A Review of the Various Treatments of the Surface Momentum Flux in Severe Storms Simulations: Assumptions, Deficiencies, and Alternatives

I will review the various ways that the shear stress at the lower boundary (i.e., the surface momentum flux) has been parameterized in convective storm simulations. These include setting the shear stress to zero at the lower boundary (what might be referred to as a "traditional" free-slip lower boundary condition), setting it to match the shear stress at the first grid point above the surface (this also has been referred to as a free-slip condition), and a parameterization of the shear stress that assumes a rough surface and an overlying surface-layer vertical wind profile that obeys a log law [i.e., assuming that Monin-Obukhov (M-O) similarity theory holds]. All of the boundary conditions are problematic, unfortunately.
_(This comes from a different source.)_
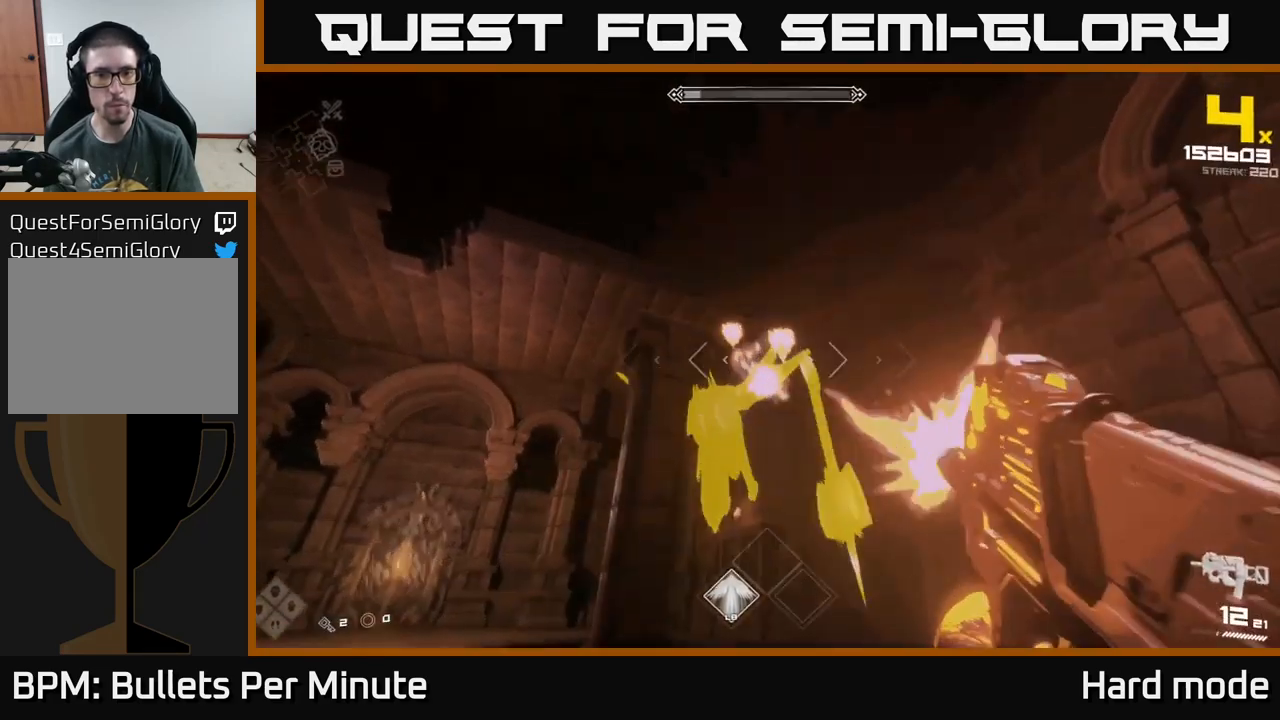
Gameplay with a controller (Xbox layout); each line is a JSON object with the inputs held at the frame after it. "events" lists button and stick changes between this image and that frame as [ms after this image, input, new state], when the widget could be followed in between.
{"buttons": ["R2"], "left_stick": "center", "right_stick": "center", "events": [[83, "R2", "down"], [83, "right_stick", "center"], [100, "left_stick", "right"], [183, "R2", "up"], [233, "left_stick", "center"], [483, "R2", "down"]]}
Although it is tempting to surmise that a boundary condition that includes the effects of surface drag would be the most realistic (the third one listed above), the assumption of a logarithmic surface-layer wind profile is unjustified within and near convective storms. M-O similarity theory requires horizontal homogeneity and stationarity, neither of which are satisfied within the outflow of a convective storm. These conditions may not even be met within the near-storm environment, especially in baroclinic boundary layers (i.e., boundary layers with a large variation of the geostrophic wind with height), within boundary layers in which winds are rapidly accelerating toward a storm updraft, or in boundary layers within complex terrain. Moreover, the M-O predictions of near-surface vertical shear, upon which drag boundary conditions are based, apply to mean quantities, not the vertical profiles at every instant at every grid point, which is most often how the boundary conditions are specified in convective storm simulations.

The presentation also will discuss which aspects of storm simulations are likely to be most influenced by the choice of lower boundary condition, as well as some techniques that can be adopted from the engineering community to improve the handling of near-surface turbulence in convective storm simulations.